アルウィンの雰囲気は、J1を含めても特別。
横浜FC戦では開始9分に先制点を喫し、2-1と逆転した直後に追いつかれた。それでも勝点3をつかんだのは、圧倒的なまでの熱気がスタジアムを包み込んだからでもある。82分の決勝点で勝利したこの日、ホームスタジアムの「アルウィン」は過去最多の19632人の観衆で埋め尽くされたのだった。
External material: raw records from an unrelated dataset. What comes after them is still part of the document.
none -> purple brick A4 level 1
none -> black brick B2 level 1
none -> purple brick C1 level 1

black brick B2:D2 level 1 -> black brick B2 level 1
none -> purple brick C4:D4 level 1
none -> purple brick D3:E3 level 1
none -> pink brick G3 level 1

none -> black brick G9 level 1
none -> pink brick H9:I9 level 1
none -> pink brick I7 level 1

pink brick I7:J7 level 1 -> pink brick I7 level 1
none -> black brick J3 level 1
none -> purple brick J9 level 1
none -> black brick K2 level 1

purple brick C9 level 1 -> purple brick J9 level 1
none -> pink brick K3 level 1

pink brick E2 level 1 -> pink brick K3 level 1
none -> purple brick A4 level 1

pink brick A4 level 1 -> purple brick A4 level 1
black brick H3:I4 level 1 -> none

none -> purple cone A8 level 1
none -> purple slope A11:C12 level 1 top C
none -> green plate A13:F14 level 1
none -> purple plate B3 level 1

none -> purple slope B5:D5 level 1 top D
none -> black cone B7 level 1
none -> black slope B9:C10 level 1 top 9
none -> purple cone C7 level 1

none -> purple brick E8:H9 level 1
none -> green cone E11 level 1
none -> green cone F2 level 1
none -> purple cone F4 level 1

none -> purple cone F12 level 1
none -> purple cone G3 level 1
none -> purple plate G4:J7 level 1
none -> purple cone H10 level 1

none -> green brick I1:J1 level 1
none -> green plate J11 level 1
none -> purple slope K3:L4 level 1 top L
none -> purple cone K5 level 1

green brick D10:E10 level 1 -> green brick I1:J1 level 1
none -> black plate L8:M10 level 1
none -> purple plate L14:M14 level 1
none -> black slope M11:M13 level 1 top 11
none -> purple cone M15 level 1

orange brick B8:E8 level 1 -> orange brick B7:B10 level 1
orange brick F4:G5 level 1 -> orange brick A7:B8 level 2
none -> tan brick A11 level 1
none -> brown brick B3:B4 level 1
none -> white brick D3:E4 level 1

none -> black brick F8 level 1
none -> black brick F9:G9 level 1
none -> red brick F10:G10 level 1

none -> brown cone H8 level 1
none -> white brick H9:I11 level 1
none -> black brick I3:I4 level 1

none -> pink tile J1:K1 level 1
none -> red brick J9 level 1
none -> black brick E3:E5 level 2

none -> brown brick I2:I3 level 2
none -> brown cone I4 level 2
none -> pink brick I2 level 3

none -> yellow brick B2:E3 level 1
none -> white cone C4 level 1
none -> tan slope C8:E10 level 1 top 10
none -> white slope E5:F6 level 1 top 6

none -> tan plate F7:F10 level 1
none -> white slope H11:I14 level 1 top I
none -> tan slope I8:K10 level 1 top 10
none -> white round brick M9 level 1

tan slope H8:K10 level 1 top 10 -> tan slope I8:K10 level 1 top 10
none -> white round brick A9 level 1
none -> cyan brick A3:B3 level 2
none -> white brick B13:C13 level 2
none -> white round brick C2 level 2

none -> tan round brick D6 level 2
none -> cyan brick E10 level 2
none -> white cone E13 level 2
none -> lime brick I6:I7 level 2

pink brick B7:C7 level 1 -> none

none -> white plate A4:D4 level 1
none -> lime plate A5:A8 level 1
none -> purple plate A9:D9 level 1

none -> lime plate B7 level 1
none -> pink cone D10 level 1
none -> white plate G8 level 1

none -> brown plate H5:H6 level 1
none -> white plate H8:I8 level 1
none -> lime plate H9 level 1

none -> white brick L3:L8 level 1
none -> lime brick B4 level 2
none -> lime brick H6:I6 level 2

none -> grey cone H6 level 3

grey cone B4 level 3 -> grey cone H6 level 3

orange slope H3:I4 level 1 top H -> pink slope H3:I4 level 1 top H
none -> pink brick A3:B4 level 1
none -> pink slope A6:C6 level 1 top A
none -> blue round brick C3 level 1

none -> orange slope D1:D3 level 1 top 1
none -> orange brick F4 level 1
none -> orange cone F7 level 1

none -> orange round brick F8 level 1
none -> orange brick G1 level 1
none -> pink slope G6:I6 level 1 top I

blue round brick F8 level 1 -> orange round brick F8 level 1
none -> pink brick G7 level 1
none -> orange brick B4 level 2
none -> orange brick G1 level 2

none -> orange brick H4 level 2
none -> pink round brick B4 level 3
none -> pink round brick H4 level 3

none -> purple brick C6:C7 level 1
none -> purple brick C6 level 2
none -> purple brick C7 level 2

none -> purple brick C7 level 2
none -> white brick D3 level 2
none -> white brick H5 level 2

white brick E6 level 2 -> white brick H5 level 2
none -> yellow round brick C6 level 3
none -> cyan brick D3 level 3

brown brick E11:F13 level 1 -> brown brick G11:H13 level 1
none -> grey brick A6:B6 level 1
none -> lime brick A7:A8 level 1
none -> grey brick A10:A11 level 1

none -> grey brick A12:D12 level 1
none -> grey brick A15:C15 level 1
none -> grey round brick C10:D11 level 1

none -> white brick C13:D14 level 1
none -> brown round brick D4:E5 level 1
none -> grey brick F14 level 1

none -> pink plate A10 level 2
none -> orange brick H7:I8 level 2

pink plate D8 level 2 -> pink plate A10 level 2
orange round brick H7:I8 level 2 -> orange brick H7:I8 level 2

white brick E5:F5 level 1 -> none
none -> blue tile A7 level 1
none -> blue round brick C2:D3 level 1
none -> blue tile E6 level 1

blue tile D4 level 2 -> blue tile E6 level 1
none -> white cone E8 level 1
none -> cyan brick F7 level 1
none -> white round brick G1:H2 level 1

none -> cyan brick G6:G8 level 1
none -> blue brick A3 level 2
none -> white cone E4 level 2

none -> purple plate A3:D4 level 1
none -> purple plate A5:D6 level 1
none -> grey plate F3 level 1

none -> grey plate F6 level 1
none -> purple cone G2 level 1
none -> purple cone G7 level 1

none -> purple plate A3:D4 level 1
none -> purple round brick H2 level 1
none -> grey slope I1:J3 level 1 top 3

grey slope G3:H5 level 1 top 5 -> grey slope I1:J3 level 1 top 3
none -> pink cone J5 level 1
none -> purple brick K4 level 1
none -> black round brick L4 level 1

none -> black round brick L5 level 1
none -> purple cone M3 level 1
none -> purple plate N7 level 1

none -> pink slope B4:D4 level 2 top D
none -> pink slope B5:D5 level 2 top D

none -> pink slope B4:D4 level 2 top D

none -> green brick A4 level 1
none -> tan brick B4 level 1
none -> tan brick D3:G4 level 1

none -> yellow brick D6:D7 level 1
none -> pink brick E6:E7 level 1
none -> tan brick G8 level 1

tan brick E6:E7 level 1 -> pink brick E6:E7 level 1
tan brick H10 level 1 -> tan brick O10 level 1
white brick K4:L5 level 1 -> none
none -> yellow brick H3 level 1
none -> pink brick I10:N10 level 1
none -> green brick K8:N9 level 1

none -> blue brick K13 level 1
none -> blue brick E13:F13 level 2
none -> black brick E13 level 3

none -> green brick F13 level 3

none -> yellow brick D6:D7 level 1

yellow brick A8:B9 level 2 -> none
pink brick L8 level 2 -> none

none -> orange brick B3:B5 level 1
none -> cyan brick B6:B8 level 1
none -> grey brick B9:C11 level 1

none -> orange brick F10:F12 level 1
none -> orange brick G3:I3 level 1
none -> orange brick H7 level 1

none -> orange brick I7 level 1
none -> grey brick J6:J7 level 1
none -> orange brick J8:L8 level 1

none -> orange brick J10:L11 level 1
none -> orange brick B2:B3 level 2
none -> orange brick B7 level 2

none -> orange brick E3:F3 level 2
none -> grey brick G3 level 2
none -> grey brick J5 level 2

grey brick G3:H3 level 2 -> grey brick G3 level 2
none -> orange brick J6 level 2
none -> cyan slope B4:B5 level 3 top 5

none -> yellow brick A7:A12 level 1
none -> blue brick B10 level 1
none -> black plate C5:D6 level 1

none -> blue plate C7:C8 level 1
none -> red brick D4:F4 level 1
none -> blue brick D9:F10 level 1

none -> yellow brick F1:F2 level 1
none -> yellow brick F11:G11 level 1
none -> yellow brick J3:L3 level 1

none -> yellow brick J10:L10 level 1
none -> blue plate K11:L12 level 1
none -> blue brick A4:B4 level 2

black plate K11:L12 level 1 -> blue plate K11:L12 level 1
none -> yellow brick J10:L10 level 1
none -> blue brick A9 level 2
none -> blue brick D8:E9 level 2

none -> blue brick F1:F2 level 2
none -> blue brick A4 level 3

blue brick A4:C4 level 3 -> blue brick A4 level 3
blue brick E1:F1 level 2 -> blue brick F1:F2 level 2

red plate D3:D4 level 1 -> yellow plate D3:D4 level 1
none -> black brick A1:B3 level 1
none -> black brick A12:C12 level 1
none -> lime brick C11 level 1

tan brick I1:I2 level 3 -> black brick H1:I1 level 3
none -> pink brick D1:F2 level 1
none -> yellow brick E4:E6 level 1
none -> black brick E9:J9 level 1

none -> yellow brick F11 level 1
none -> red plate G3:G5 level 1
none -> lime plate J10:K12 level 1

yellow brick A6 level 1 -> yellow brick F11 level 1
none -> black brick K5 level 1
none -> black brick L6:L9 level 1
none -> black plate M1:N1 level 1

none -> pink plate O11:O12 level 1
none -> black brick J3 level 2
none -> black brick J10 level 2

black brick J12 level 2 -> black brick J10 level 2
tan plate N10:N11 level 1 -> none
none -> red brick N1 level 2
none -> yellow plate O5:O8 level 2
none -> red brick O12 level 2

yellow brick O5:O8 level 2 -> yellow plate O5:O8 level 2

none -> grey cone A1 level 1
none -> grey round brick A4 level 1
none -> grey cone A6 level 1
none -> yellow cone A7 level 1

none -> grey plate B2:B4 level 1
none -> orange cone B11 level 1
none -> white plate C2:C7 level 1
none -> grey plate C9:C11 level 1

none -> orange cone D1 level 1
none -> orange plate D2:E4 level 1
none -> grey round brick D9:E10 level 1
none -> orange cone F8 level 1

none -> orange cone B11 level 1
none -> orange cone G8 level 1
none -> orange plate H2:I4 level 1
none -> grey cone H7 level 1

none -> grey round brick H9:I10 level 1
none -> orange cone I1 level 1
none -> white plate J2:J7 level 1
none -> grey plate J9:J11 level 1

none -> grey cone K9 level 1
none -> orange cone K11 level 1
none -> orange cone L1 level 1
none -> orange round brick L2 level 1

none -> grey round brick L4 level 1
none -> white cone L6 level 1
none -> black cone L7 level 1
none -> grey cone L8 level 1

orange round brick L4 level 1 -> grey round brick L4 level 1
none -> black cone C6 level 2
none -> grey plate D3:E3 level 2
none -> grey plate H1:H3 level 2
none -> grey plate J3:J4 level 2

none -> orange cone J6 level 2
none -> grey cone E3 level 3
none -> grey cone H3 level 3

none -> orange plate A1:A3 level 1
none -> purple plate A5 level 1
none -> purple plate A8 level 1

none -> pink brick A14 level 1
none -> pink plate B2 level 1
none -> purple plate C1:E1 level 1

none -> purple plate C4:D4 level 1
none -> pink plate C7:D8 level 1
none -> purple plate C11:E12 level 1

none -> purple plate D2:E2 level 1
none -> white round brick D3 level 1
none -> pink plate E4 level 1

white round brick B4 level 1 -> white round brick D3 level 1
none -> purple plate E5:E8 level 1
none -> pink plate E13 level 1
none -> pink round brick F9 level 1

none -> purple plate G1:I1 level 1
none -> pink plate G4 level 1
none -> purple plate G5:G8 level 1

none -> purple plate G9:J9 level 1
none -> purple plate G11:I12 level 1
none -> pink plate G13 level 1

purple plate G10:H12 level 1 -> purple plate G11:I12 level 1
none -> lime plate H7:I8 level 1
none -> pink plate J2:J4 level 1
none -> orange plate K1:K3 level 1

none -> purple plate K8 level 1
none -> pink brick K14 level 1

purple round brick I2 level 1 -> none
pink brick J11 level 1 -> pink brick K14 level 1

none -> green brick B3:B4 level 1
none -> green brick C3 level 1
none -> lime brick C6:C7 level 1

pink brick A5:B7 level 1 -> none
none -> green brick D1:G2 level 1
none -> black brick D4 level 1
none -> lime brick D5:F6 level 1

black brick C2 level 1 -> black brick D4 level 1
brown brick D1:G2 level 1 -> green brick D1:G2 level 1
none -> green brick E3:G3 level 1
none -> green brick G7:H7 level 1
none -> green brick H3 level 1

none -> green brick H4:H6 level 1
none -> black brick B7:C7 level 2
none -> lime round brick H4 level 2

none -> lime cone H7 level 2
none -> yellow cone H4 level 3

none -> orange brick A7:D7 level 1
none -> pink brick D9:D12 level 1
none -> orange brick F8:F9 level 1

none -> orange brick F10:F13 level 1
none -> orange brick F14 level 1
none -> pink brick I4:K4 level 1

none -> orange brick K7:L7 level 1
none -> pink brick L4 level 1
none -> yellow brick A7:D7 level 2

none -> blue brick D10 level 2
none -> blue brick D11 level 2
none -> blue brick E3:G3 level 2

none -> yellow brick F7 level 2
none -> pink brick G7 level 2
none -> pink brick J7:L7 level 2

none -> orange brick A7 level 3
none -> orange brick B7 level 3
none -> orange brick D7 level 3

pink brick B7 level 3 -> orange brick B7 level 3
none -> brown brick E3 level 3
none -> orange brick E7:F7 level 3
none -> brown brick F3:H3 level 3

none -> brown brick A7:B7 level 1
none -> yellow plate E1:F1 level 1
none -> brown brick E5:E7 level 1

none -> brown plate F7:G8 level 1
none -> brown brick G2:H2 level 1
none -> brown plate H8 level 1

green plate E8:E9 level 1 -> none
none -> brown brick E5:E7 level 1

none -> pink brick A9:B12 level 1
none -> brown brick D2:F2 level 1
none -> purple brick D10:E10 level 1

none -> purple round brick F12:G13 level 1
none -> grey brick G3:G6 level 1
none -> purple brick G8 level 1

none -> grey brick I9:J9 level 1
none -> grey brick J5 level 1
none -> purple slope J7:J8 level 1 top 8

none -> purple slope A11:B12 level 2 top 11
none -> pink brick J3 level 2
J1での経験も豊富な34歳の田中隼磨は、「今日のような内容でも勝つことができたのは、素晴らしい雰囲気を作ってくれたファン・サポーターのおかげです。声援がチームを後押ししてくれるし、今日は相手への圧力がすごかったと思います」と話す。スタンドの熱が選手たちを奮い立たせ、ピッチ上の躍動感がさらにスタンドを熱くさせる一体感には、ヨーロッパのスタジアムの香りが漂う。
J2リーグの3位から6位までがトーナメントで争うJ1昇格プレーオフは、リーグ戦上位チームのホームスタジアムで開催される。Jリーグのなかでも特別と言っていいこの舞台が、2014年に続くJ1昇格を目ざすチームの支えとなるのは間違いない。